----- PASSAGE TO READ -----

The new version of cyber has improved the framework to support communication between cyber and ros. With the following functional highlights:

Preset conversion of commonly used messages:

Cyber supports the conversion of some commonly used sensors' messages to ros, including point cloud, IMU and other message formats. Users just need to align the channels on both ends in the configuration, and start it up to use it.

Plug-in message conversion framework to improve development efficiency::

If users still want to implement message communication other than the above, cyber also provides a plug-in based message conversion framework, users do not need to care about the communication API between cyber and ros, they just need to implement the message conversion function, configure the corresponding channel, and then they can receive the messages sent by ros in Apollo modules, which further improves the development efficiency.

----- ENTRIES -----

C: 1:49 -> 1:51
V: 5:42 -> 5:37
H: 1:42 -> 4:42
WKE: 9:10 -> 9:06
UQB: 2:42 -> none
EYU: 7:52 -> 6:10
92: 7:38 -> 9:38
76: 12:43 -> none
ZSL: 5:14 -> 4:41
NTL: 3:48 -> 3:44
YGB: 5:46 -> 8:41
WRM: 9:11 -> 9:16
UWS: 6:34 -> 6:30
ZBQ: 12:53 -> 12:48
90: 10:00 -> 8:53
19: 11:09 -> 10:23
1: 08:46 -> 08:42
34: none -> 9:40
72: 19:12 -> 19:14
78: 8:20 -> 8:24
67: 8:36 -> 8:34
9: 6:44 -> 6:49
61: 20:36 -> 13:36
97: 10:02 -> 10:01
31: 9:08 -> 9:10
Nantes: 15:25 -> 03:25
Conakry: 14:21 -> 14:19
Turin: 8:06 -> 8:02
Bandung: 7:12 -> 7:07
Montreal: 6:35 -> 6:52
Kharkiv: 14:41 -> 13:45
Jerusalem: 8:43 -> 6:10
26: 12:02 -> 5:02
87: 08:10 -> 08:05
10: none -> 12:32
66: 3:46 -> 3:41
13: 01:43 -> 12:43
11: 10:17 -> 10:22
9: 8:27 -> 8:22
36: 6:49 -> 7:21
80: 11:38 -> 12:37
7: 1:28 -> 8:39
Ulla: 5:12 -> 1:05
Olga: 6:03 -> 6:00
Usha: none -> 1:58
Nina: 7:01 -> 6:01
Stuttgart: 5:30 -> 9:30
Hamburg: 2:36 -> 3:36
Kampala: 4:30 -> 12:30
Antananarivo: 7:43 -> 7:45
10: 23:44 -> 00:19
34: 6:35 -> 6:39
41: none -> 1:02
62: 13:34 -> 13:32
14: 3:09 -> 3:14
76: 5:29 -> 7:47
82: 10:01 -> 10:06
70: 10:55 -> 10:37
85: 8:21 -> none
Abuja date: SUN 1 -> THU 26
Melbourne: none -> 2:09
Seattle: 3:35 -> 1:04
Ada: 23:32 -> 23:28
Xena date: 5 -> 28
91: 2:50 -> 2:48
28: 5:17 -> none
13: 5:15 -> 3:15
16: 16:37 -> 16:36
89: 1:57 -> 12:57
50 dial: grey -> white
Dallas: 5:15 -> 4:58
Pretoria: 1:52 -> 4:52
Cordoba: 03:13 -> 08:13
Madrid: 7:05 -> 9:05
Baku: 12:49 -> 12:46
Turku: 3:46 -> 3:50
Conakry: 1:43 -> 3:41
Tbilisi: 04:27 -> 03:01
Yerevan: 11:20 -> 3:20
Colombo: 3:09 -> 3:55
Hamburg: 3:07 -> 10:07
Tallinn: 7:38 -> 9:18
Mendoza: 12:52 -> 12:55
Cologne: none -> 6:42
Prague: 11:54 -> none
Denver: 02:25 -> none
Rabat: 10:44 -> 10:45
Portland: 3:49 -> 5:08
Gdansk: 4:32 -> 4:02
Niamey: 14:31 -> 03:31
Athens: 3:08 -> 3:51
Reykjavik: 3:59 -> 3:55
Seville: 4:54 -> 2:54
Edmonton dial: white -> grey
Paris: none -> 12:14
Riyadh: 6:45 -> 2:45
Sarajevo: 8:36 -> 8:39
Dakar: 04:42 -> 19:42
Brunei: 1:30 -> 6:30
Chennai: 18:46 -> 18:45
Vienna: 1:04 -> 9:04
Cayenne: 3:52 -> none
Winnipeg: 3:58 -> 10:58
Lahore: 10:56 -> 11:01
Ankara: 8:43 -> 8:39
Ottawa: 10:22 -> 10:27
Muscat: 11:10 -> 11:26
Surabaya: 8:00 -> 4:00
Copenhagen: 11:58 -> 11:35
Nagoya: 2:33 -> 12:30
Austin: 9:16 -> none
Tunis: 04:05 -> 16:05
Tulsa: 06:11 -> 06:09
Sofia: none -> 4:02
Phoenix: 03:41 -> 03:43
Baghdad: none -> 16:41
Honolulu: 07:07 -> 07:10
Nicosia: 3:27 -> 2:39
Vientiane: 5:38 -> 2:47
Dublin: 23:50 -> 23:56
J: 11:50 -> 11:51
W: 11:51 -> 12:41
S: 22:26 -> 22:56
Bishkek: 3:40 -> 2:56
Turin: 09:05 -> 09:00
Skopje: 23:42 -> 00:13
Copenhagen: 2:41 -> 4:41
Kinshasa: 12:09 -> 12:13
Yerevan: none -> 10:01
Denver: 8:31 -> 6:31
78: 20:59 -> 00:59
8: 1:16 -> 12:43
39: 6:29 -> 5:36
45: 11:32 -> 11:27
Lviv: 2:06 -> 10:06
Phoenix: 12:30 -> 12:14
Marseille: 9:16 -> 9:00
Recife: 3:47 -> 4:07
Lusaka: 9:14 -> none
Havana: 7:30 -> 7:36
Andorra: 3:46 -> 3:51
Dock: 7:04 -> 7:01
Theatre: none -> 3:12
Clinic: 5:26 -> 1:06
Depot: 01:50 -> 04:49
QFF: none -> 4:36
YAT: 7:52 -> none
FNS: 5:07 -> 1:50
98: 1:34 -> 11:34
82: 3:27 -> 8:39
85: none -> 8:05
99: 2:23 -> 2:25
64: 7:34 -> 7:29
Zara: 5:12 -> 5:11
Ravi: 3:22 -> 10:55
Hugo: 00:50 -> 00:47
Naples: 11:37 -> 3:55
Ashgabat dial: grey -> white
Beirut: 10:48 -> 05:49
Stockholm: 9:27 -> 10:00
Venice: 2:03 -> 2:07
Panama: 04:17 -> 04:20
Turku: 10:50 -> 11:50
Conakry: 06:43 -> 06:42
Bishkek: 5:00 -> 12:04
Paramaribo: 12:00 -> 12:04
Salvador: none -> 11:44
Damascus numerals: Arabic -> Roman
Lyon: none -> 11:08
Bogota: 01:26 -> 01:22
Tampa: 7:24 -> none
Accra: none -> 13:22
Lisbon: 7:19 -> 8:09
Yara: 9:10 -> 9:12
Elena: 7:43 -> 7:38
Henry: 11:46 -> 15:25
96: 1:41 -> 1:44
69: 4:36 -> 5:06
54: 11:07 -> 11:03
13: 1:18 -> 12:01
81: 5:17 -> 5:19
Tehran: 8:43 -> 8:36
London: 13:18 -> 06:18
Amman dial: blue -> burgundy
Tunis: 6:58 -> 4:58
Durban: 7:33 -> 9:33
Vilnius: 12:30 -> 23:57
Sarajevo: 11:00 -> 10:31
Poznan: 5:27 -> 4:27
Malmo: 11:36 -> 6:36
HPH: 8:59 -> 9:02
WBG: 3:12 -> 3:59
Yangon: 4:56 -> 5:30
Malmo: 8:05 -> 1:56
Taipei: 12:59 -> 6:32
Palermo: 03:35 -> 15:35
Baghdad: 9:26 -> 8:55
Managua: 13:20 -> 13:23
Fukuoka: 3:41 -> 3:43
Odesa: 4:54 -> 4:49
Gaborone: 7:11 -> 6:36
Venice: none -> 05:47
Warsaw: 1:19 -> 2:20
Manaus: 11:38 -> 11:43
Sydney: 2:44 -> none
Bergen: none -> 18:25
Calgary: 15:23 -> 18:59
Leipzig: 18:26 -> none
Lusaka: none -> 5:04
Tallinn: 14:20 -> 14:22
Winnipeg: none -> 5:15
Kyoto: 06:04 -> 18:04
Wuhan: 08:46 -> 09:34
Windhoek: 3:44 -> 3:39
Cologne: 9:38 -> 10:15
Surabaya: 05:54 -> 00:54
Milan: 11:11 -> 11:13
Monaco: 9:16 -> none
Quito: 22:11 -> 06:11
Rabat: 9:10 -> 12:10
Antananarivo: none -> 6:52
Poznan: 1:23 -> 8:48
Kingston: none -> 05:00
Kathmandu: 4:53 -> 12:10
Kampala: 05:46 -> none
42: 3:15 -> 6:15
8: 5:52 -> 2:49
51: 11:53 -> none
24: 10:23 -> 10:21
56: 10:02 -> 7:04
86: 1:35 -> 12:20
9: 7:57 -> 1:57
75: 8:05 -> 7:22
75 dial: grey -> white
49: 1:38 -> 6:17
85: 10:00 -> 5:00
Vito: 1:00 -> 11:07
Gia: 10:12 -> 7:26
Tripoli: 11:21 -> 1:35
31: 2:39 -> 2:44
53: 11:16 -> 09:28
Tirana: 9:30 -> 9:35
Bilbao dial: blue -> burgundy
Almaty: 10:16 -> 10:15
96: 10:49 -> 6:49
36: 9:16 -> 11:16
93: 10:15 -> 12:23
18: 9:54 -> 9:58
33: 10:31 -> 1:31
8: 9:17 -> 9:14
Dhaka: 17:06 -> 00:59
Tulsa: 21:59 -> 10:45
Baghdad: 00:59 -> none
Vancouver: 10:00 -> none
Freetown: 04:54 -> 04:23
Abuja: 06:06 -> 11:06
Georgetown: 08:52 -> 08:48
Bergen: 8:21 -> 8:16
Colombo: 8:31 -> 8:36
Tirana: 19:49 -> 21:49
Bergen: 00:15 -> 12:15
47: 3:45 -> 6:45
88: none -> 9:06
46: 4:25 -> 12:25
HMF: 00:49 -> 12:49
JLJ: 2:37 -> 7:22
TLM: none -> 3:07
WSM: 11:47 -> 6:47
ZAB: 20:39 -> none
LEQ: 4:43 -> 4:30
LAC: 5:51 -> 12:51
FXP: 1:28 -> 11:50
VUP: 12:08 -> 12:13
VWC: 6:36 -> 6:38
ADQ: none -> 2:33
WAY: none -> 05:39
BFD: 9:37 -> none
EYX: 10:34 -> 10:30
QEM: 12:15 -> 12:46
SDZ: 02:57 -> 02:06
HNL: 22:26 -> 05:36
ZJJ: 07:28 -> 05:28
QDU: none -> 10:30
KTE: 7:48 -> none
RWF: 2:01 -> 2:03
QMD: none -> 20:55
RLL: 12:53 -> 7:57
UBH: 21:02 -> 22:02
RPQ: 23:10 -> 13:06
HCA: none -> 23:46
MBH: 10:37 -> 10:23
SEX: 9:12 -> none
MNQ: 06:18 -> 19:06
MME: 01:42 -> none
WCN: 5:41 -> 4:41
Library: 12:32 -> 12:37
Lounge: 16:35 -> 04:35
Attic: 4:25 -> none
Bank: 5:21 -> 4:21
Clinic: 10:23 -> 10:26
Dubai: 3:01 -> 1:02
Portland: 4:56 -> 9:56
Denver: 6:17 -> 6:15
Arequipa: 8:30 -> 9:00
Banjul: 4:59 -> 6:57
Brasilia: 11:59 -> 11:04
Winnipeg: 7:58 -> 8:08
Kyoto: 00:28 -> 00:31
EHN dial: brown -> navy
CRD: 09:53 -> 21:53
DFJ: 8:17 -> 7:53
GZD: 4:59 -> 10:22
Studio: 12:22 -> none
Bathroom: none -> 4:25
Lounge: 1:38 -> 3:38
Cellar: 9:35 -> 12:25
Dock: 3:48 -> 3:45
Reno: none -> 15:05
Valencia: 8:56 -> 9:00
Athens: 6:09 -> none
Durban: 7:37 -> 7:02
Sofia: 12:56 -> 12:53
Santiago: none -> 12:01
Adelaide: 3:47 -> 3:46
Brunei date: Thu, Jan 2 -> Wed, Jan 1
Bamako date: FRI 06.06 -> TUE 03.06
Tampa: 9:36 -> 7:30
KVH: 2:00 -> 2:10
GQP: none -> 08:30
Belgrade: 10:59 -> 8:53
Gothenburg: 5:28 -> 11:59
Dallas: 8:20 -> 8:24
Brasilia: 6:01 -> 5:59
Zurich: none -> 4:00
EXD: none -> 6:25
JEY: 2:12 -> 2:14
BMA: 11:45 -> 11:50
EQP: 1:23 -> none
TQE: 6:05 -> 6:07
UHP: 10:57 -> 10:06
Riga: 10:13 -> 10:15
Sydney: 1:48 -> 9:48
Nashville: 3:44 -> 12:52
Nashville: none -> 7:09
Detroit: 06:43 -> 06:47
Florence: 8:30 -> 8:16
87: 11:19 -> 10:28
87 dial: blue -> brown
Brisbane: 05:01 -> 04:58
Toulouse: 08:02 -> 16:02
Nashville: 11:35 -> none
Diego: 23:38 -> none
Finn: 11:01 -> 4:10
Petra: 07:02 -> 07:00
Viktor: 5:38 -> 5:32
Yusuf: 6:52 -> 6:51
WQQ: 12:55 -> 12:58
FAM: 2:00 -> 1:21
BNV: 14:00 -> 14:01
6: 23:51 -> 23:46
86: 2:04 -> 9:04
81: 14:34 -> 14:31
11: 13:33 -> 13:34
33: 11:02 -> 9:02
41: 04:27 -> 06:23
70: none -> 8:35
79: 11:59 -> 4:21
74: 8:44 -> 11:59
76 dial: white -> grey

-----

» BRIEF A
Please retype the stretch from "Preset conversion of" through "the development efficiency." in the passage on cyber and ros communication.
» BRIEF B
In the passage on cyber and ros communication, which two sensor message formats are named as examples of preset conversions to ros?

» CORRECT OUTPUT A
Preset conversion of commonly used messages:

Cyber supports the conversion of some commonly used sensors' messages to ros, including point cloud, IMU and other message formats. Users just need to align the channels on both ends in the configuration, and start it up to use it.

Plug-in message conversion framework to improve development efficiency::

If users still want to implement message communication other than the above, cyber also provides a plug-in based message conversion framework, users do not need to care about the communication API between cyber and ros, they just need to implement the message conversion function, configure the corresponding channel, and then they can receive the messages sent by ros in Apollo modules, which further improves the development efficiency.

» CORRECT OUTPUT B
Point cloud and IMU.